DATA SHOWN
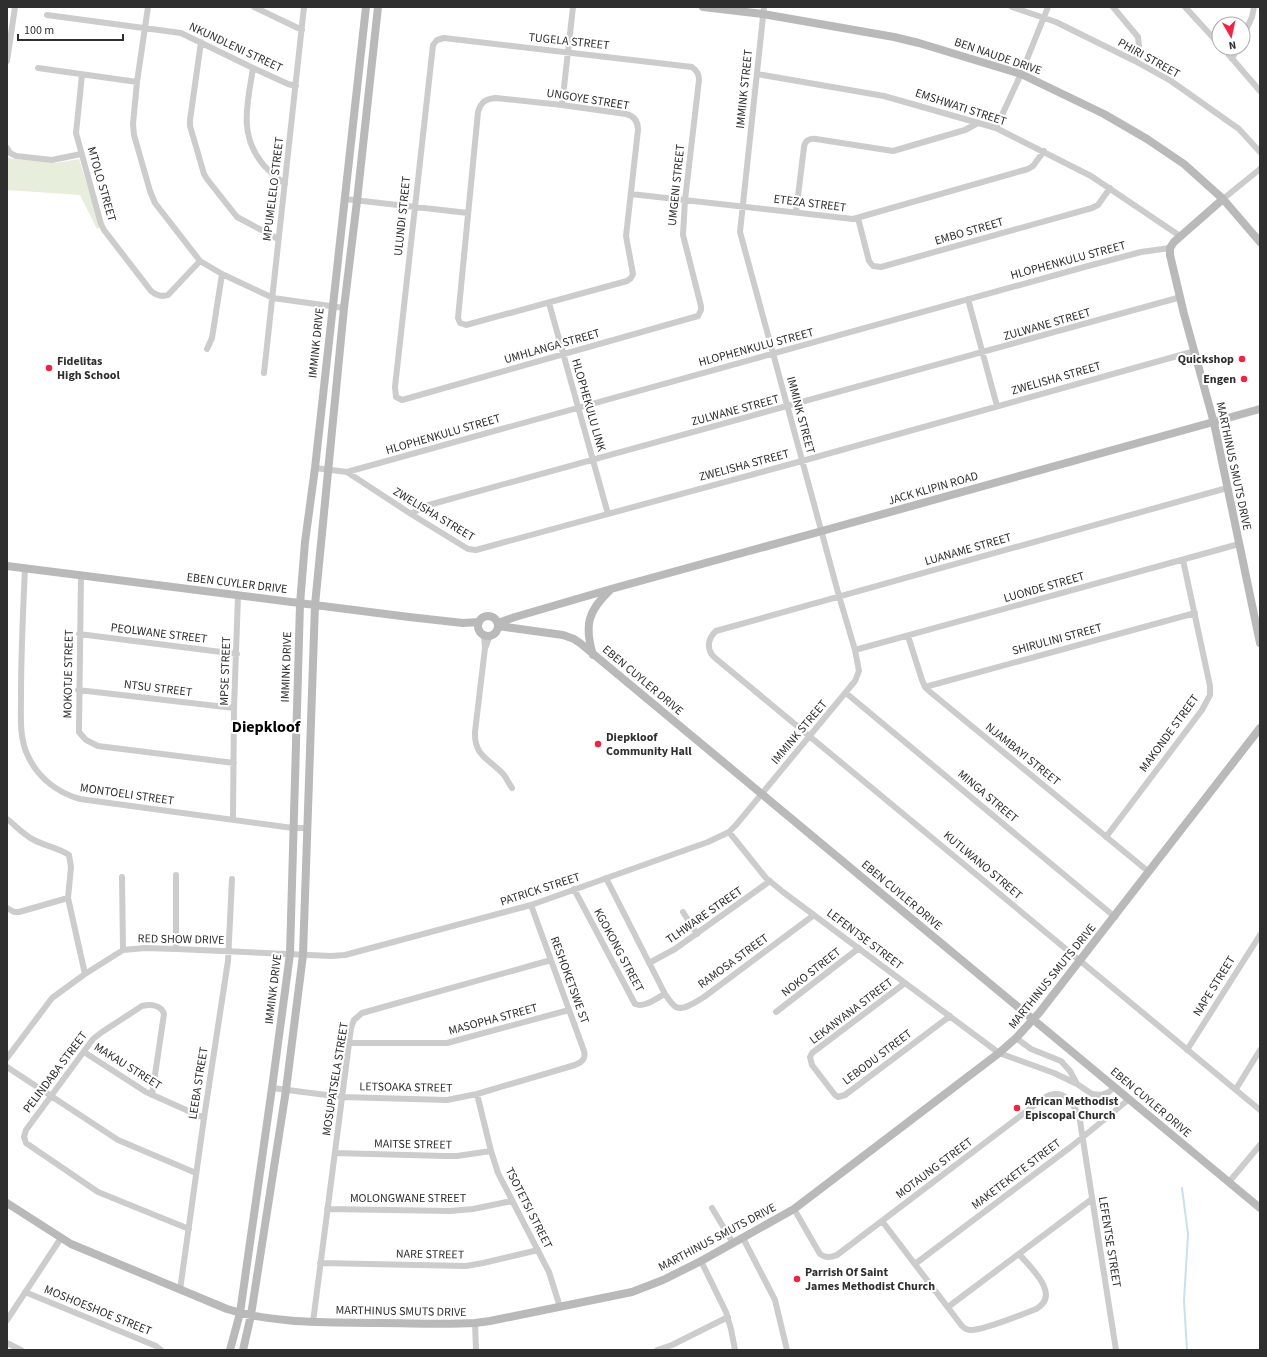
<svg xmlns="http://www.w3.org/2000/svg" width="1267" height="1357" font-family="'Source Sans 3',sans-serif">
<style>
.green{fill:#e7eedb}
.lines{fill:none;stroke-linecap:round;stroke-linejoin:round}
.stream{stroke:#c6e2ef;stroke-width:2}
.street{stroke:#ccc;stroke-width:6}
.secondary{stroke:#b9b9b9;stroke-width:8}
.poi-dot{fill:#f62141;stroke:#fff;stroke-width:1.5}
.labels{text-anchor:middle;stroke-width:4;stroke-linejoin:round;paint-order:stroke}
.street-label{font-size:12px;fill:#2f2f2f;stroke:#fff}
.poi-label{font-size:12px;font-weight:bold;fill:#2f2f2f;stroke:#fff;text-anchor:start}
.district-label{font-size:16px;font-weight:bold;fill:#000;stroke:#fff}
</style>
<rect width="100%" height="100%" fill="#fff"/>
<path class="green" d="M 7,157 L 13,159 L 56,163 L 79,159 L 100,227 L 97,229 L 80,195 L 7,190 Z"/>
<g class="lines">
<path class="stream" d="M 1182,1188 L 1188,1234 L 1184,1301 L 1187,1350"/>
<path class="street" d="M 148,7 L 137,82 L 133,124 L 134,135 L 150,191 L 155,203 L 200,261 L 222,274 L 273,298 L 344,308
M 254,7 L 302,30
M 1012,7 L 1056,22 L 1135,61 L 1171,81 L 1239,129 L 1260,152
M 1113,7 L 1138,37 L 1139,46 L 1135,61
M 1185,7 L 1219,44
M 47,15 L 181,33 L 253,68 L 288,84 L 296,86
M 1243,36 L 1252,17 L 1254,7
M 444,38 L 692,67 C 697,71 699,74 699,80 L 685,200 L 683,235 L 701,306 L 701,310 L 698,316 L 402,400 L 396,397 L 395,387 L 433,45 L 437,40 Z
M 201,42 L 190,120 L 190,126 L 204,174 L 207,179 L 237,217 L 278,239
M 1223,48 L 1260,91
M 1232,59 L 1237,48
M 7,61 L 15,7
M 38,68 L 137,82
M 253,68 C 248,102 238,133 262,163 C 268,171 278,178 285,184
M 757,74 L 884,96 L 996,128 L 1091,176 L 1180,236
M 82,75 L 76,133 L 101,224 L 104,230 L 151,291 C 157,296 162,297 168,295 L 200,261
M 496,98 L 562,105 L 626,114 C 635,116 638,122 638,130 L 626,236 L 633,274 L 631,278 L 627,281 L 466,325 L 460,323 L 458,318 L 478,112 C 481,102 485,99 496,98 Z
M 562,105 L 573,7
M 996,128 L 1021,74 L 1048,7
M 7,148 L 10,153 L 16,156 L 52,160 L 81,154
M 631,194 L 853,219 L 1028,169 L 1033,166 L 1044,151
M 345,199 L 468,213
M 1223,199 L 1260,169
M 796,212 L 804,147 C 805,140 810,138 816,139 L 893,151 L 965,130 L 978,123
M 858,218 L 869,261 L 873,266 L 881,267 L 1092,208 L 1098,205 L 1110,188
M 968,299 L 997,406
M 549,303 L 608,514
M 207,349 L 212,338 L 222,274
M 264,373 L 304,7
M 315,468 L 347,472 L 411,514 L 468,549 L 476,550 L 802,461 L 1195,351
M 347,472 L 1088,266 L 1141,252 L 1170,248
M 1227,488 L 716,631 C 708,638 706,649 714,657 L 1260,1110
M 411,514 L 425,506 L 1181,297
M 25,568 C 23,611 21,653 21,696 C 21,716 19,738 28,756 C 38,778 58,793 80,799 L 293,828 L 307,828
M 81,575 L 79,729 L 79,732 L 86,740 L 98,746 L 234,763
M 79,634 L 237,654
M 484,635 L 485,648 L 475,732 C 474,757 490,759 504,775 C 507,779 509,784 512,788
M 908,636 L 922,680 L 925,687 L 929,691 L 1149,872
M 486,646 L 490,635
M 855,650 L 1239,544
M 925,687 L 1195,613
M 78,690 L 234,708
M 846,693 L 1115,917
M 7,819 C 16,826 24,835 34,840 C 45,846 59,848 69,855 L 71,867 L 68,898 L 85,974
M 233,819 L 234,708 L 238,596
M 729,832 L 766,878 L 783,892 L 999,1053 L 1054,1073 L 1077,1084 L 1092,1094 L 1101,1095 L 1109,1092 L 1114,1087
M 1106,837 L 1202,710 L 1210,695 L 1210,686 L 1183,560
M 122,877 L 123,950
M 606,878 L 665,994 C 668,998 672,1005 676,1007 C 684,1011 697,1001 704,997 L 814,915
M 574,889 L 635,1004 C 645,1008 656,998 665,994
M 7,908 L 14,912 L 19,912 L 68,898
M 683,912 L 697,934
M 176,949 L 176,875
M 649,963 L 675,949 L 770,881
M 905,983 L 812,1053 L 810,1057 L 812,1065 L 835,1095 L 838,1097 L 845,1095 L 950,1016
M 776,1012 L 859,948
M 1016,1038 L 1031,1049 L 1061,1061 L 1070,1071 L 1077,1084
M 349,1043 L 447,1043 L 569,1010
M 1187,1050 L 1260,935
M 84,1052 L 146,1092 L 204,1118
M 7,1058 L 52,998 L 85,974 L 123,950 L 145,948 L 176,949 L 331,956 L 345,955 L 531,905 L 708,842 L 729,832 L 736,825 L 855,681 L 859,671 L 855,650 L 839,596 L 740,232 L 764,7
M 7,1067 L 118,1140 L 196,1173
M 272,1088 L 342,1097 L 447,1100 L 477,1094 L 575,1065 C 582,1062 586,1059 584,1051 L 531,905
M 1236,1089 L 1260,1050
M 477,1094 L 491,1151 L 498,1173 L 549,1272 L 560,1307
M 152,1095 L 164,1014 C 161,1005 151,1004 142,1006 L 102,1032 L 93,1039 L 26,1130 L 24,1137 L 26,1143 L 98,1192 L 189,1229
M 335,1153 L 445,1156 L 457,1156 L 491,1151
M 1229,1182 L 1260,1145
M 712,1208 L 733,1243
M 327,1209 L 450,1211 L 473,1209 L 512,1201
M 794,1209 L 820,1254 C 825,1258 830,1258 837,1255 L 1044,1098 C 1063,1086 1075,1104 1080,1121 L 1116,1350
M 882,1221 L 962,1326 C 964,1328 966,1330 970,1330 C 982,1331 1023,1314 1036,1309 C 1062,1295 1030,1267 1019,1254
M 743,1238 L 775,1300 L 787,1350
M 701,1261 L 726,1312 L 731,1329 L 735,1350
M 320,1263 L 466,1266 L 483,1263 L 538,1250
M 915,1264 L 1072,1146 L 1128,1100
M 180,1290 L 204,1118 L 228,961 L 232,879
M 25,1292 L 156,1346 L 161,1350
M 948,1307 L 1092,1199
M 7,1320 L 61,1238
M 313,1322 L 351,1028 L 354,1020 L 362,1013 L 551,960
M 475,1323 L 476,1350
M 7,1343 L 21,1350
M 657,1350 L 672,1345 L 728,1317"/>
<path class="secondary" d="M 703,7 L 763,14 L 894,37 L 919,43 L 1021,74 L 1104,114 L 1147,139 L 1184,164 L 1223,199 L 1260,242
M 1223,199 L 1174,242 L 1170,248 L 1170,255 L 1184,314 L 1214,423 L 1260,643
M 7,566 L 409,617 L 463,623 L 479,622
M478 626a10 10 0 1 1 20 0a10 10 0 1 1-20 0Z
M 498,623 L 515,617 L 611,589 L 822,531 L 1260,409
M 498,626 L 563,635 L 574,639 L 580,643 L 1260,1208
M 593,655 C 584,625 588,611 610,590
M 7,1203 L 71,1244 L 227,1309 C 273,1324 330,1322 378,1323 C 410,1323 443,1325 475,1323 L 490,1321 L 632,1292 L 663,1280 L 701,1261 L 794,1209 L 999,1053 L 1016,1038 L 1039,1013 L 1260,728
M 230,1350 L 240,1313 L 272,1088 L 290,954 L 300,604 L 305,542 L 315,468 L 366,7
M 243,1350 L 251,1315 L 286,1090 L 303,955 L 315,605 L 344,308 L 357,201 L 378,7"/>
</g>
<g class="poi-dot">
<circle cx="1242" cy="359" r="4"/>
<circle cx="49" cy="368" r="4"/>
<circle cx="1244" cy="379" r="4"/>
<circle cx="598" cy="744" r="4"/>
<circle cx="1017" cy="1108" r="4"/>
<circle cx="797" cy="1279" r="4"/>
</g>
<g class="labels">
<g class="street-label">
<text transform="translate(569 41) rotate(6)" y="4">TUGELA STREET</text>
<text transform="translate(236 47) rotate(25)" y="4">NKUNDLENI STREET</text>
<text transform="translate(998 56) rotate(19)" y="4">BEN NAUDE DRIVE</text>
<text transform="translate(1149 58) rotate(29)" y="4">PHIRI STREET</text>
<text transform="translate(744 89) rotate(-84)" y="4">IMMINK STREET</text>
<text transform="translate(588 99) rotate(9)" y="4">UNGOYE STREET</text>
<text transform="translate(961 107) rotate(18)" y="4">EMSHWATI STREET</text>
<text transform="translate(102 184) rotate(74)" y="4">MTOLO STREET</text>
<text transform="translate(676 185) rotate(-84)" y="4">UMGENI STREET</text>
<text transform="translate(273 189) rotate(-83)" y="4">MPUMELELO STREET</text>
<text transform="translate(810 203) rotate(7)" y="4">ETEZA STREET</text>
<text transform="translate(402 216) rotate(-84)" y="4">ULUNDI STREET</text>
<text transform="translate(969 231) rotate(-16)" y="4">EMBO STREET</text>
<text transform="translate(1068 260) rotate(-15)" y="4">HLOPHENKULU STREET</text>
<text transform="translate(1047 324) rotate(-16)" y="4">ZULWANE STREET</text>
<text transform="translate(316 343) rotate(-84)" y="4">IMMINK DRIVE</text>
<text transform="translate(552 346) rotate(-16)" y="4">UMHLANGA STREET</text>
<text transform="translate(756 347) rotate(-15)" y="4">HLOPHENKULU STREET</text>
<text transform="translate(1056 378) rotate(-16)" y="4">ZWELISHA STREET</text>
<text transform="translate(589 405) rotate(74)" y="4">HLOPHEKULU LINK</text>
<text transform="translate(735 410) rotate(-15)" y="4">ZULWANE STREET</text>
<text transform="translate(801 415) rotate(75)" y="4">IMMINK STREET</text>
<text transform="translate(443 434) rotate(-16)" y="4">HLOPHENKULU STREET</text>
<text transform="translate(744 465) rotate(-15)" y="4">ZWELISHA STREET</text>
<text transform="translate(1234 466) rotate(78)" y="4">MARTHINUS SMUTS DRIVE</text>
<text transform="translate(933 488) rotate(-16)" y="4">JACK KLIPIN ROAD</text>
<text transform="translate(434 514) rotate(31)" y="4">ZWELISHA STREET</text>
<text transform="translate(968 549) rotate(-16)" y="4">LUANAME STREET</text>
<text transform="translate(237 583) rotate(7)" y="4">EBEN CUYLER DRIVE</text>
<text transform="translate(1044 587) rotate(-16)" y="4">LUONDE STREET</text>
<text transform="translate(159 633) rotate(7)" y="4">PEOLWANE STREET</text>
<text transform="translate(1057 639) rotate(-15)" y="4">SHIRULINI STREET</text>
<text transform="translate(286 667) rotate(-88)" y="4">IMMINK DRIVE</text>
<text transform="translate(225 671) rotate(-88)" y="4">MPSE STREET</text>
<text transform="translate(68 674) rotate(-89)" y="4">MOKOTJE STREET</text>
<text transform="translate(643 680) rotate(40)" y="4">EBEN CUYLER DRIVE</text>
<text transform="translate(158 688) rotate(7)" y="4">NTSU STREET</text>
<text transform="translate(799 732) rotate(-50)" y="4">IMMINK STREET</text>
<text transform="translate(1169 733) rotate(-54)" y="4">MAKONDE STREET</text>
<text transform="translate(1023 754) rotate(39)" y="4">NJAMBAYI STREET</text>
<text transform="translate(127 794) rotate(8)" y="4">MONTOELI STREET</text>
<text transform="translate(988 796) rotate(40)" y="4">MINGA STREET</text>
<text transform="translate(983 865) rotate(40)" y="4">KUTLWANO STREET</text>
<text transform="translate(540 889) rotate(-18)" y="4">PATRICK STREET</text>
<text transform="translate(902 895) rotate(40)" y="4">EBEN CUYLER DRIVE</text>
<text transform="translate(704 915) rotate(-35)" y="4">TLHWARE STREET</text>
<text transform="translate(181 939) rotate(1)" y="4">RED SHOW DRIVE</text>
<text transform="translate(865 939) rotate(37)" y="4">LEFENTSE STREET</text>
<text transform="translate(619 950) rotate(62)" y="4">KGOKONG STREET</text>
<text transform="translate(733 961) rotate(-36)" y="4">RAMOSA STREET</text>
<text transform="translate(811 972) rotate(-38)" y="4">NOKO STREET</text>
<text transform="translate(1052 976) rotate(-51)" y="4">MARTHINUS SMUTS DRIVE</text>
<text transform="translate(570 980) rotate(70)" y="4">RESHOKETSWE ST</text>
<text transform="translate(1214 986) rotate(-58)" y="4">NAPE STREET</text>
<text transform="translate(273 989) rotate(-83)" y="4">IMMINK DRIVE</text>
<text transform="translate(851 1011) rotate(-37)" y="4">LEKANYANA STREET</text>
<text transform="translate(493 1019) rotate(-15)" y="4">MASOPHA STREET</text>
<text transform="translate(877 1057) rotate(-37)" y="4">LEBODU STREET</text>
<text transform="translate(128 1066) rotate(32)" y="4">MAKAU STREET</text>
<text transform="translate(55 1072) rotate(-53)" y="4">PELINDABA STREET</text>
<text transform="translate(335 1079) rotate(-81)" y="4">MOSUPATSELA STREET</text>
<text transform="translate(198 1083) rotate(-81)" y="4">LEEBA STREET</text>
<text transform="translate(406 1087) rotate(1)" y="4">LETSOAKA STREET</text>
<text transform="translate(1151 1102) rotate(40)" y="4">EBEN CUYLER DRIVE</text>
<text transform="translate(413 1144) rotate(1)" y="4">MAITSE STREET</text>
<text transform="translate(934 1168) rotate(-37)" y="4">MOTAUNG STREET</text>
<text transform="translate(1016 1174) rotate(-37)" y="4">MAKETEKETE STREET</text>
<text x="408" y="1202">MOLONGWANE STREET</text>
<text transform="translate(529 1208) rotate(63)" y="4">TSOTETSI STREET</text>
<text transform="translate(717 1237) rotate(-28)" y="4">MARTHINUS SMUTS DRIVE</text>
<text transform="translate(1110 1242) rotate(81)" y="4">LEFENTSE STREET</text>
<text transform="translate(430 1254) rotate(1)" y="4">NARE STREET</text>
<text transform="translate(98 1310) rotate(22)" y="4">MOSHOESHOE STREET</text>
<text transform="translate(401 1311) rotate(1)" y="4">MARTHINUS SMUTS DRIVE</text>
</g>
<g class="poi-label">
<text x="1234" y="363" text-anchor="end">Quickshop</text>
<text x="57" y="365">Fidelitas<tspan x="57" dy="14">High School</tspan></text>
<text x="1236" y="383" text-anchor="end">Engen</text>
<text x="606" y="741">Diepkloof<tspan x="606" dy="14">Community Hall</tspan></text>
<text x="1025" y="1105">African Methodist<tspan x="1025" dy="14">Episcopal Church</tspan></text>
<text x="805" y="1276">Parrish Of Saint<tspan x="805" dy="14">James Methodist Church</tspan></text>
</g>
<g class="district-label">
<text x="266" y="732">Diepkloof</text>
</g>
</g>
<rect width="1267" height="1357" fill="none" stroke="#2f2f2f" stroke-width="16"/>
<g transform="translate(1231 36) rotate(171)"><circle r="19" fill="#ffffff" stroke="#acacac"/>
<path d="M0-3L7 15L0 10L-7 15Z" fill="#f62141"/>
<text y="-6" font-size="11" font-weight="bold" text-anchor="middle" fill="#2f2f2f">N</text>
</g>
<path d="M18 34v6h105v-6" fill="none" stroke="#2f2f2f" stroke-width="2"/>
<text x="24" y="34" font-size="12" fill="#2f2f2f" stroke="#ffffff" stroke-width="3" paint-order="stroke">100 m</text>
</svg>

AIM OF THE TASK
Show me each line of the listing above with "round" in it.

RESULT OF THIS TASK
.lines{fill:none;stroke-linecap:round;stroke-linejoin:round}
.labels{text-anchor:middle;stroke-width:4;stroke-linejoin:round;paint-order:stroke}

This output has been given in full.